-- Opening Marker --

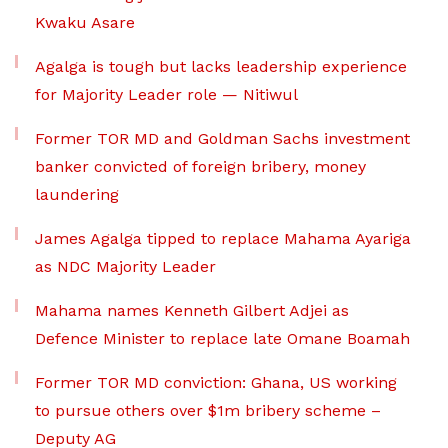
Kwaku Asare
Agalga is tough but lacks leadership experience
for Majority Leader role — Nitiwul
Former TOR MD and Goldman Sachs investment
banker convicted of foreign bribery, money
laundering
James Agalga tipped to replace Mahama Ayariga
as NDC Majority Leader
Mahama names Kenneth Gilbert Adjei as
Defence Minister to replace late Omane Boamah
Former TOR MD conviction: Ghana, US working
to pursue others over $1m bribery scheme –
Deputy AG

-- Closing Marker --
-- Opening Marker --

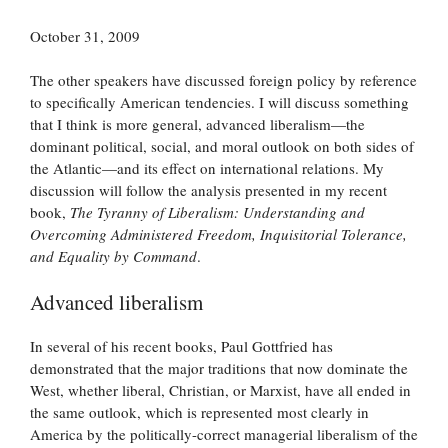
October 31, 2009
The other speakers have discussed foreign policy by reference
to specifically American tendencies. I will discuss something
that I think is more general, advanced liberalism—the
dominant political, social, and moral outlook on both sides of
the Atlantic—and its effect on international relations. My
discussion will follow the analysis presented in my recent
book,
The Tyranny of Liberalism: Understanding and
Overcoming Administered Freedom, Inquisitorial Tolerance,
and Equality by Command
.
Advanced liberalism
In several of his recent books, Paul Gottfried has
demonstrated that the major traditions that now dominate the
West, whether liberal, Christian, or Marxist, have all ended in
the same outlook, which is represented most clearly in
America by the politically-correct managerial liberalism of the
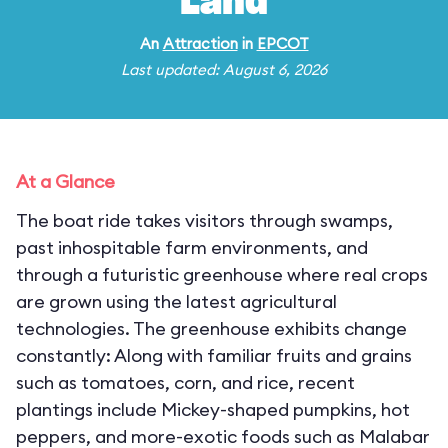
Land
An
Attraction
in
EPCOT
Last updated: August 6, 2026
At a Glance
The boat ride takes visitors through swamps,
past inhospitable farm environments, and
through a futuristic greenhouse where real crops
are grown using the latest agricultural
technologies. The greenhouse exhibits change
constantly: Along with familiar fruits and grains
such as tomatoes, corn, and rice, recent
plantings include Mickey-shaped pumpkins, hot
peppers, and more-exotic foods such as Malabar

-- Closing Marker --

= Aim of the exercise =
All that is needed is the exact run of lines above from the line containing "Kwaku Asare" through the line containing "as NDC Majority Leader", both of them included.

= Problem solution =
Kwaku Asare
Agalga is tough but lacks leadership experience
for Majority Leader role — Nitiwul
Former TOR MD and Goldman Sachs investment
banker convicted of foreign bribery, money
laundering
James Agalga tipped to replace Mahama Ayariga
as NDC Majority Leader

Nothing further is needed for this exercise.